There are so many ways in which this kind of thinking can transform the living environment. But what we must first acknowledge is that hip-hop is at the core of almost every part of our society right now. We resist the urge to fall into this constrained norm of residential living or living in general, and we allow ourselves to change and to live in ways that we never expected.
There’s one other example I wanted to cite that comes up controversially all the time. I bring it into the conversation because I think it needs to be part of the conversation—not because I like it, or because it’s great, or because it is validated as hip-hop architecture. It’s a building that ITN Architects developed in Melbourne over ten years ago, and they collaborated with an O.G. graffiti artist named Prowla. That’s probably the least hip-hop part of that building: the extruded design of one side of the building spells out the word “hive” in wild style lettering. The Hive Apartment building. That’s the least hip-hop part of it, because it’s so static and sterile. But the rest of it is so hip-hop on so many levels. There’s a fish tank in the ceiling of the living room. Who does that shit? It’s so hip-hop, it’s so baller and brazen, like, “I’m gonna do this, and I don’t care what you think about it.”
--
__Goal of the exercise__
According to the passage on hip-hop architecture, which graffiti artist collaborated with ITN Architects on their Melbourne building?

[Extracted records]
--
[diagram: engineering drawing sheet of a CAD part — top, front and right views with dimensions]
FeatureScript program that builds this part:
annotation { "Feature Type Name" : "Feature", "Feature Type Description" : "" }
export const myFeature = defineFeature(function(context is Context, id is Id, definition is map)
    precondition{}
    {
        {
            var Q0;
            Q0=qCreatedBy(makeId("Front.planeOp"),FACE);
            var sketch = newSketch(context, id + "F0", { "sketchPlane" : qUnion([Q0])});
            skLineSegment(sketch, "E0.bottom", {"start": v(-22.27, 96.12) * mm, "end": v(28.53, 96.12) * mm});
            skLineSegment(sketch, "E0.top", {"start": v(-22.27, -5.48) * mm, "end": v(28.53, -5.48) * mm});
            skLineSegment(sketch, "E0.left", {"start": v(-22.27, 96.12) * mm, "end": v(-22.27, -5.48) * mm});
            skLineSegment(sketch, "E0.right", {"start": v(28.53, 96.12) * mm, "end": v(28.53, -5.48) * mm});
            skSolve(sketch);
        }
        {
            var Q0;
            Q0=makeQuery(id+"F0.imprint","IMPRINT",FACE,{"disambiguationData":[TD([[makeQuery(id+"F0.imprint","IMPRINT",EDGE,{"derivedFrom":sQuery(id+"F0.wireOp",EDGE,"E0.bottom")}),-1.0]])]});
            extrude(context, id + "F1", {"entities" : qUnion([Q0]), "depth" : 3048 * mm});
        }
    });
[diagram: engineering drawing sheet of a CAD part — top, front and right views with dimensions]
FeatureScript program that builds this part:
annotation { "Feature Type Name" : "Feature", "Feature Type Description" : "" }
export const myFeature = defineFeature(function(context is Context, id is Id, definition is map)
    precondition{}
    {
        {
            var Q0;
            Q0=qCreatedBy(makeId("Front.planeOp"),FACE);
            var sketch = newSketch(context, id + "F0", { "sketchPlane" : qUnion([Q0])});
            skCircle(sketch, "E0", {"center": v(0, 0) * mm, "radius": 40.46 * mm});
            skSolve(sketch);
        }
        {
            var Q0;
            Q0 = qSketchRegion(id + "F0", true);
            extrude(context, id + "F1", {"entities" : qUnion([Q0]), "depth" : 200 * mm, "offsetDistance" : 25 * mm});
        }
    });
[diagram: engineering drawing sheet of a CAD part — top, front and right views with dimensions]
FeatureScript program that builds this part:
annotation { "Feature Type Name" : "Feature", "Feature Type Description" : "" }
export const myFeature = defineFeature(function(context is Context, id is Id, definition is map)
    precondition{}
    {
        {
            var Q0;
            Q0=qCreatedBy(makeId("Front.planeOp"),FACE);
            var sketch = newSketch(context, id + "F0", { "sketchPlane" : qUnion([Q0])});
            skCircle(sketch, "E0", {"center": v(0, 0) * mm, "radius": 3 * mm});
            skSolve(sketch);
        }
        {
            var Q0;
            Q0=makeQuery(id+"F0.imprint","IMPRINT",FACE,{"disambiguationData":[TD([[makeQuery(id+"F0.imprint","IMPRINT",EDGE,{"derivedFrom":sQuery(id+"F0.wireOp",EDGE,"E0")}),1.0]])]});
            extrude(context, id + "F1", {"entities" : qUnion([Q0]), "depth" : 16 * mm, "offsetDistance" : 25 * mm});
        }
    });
--
__Your solution__
Prowla, an O.G. graffiti artist.